Work task: Leaving every image behind, reproduce the records word for word.

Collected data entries
-----
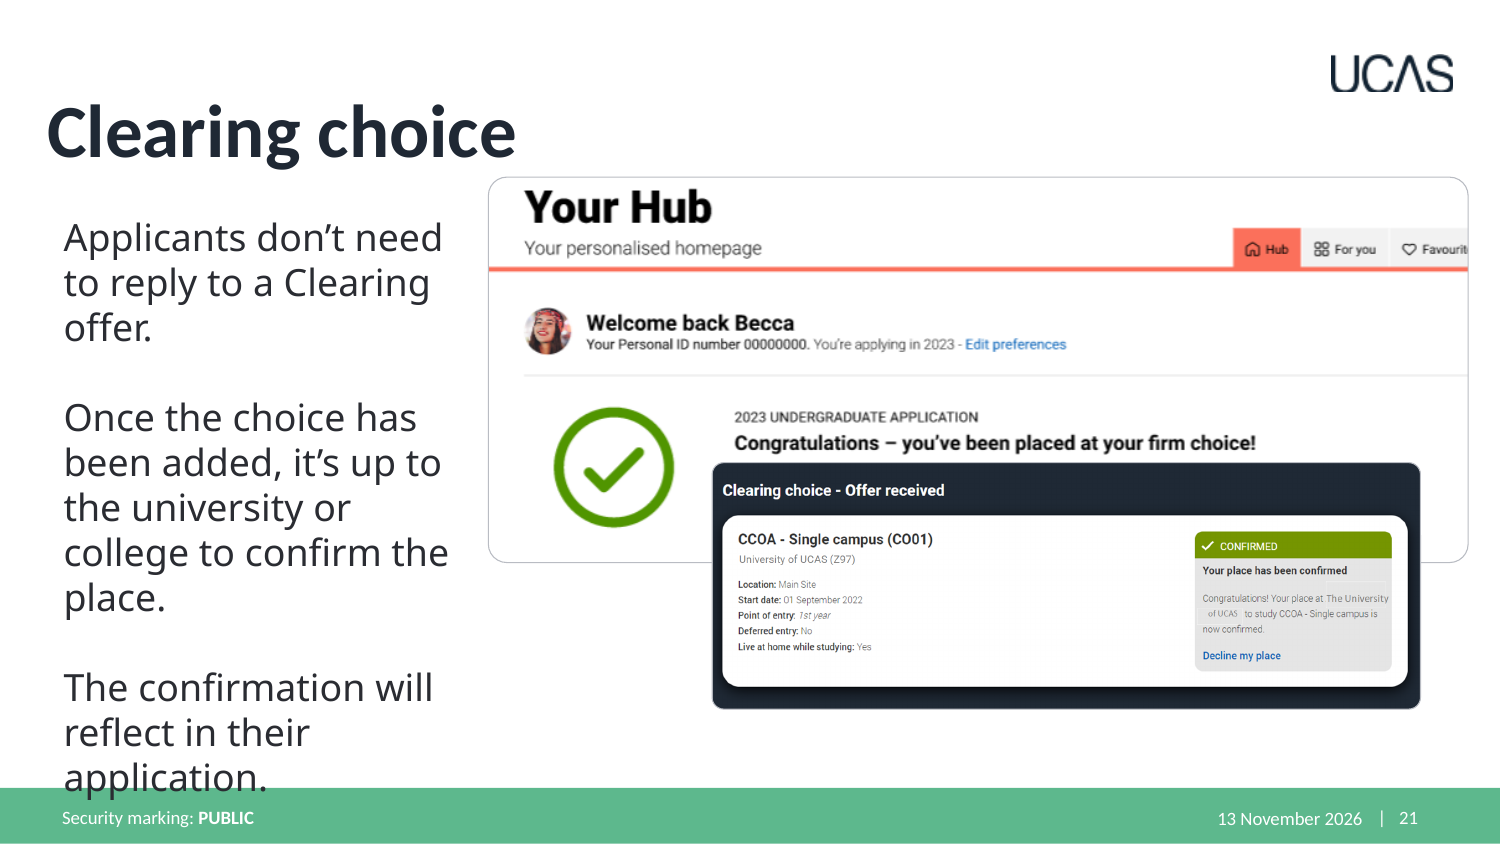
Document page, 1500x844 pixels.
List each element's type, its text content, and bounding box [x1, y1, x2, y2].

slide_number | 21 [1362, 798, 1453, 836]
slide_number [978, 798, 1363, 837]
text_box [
-----
Response to the exercise:
Document page, 1500x844 pixels.
List each element's type, its text content, and bounding box [x1, y1, x2, y2].

slide_number | 21 [1362, 798, 1453, 836]
slide_number [978, 798, 1363, 837]
text_box [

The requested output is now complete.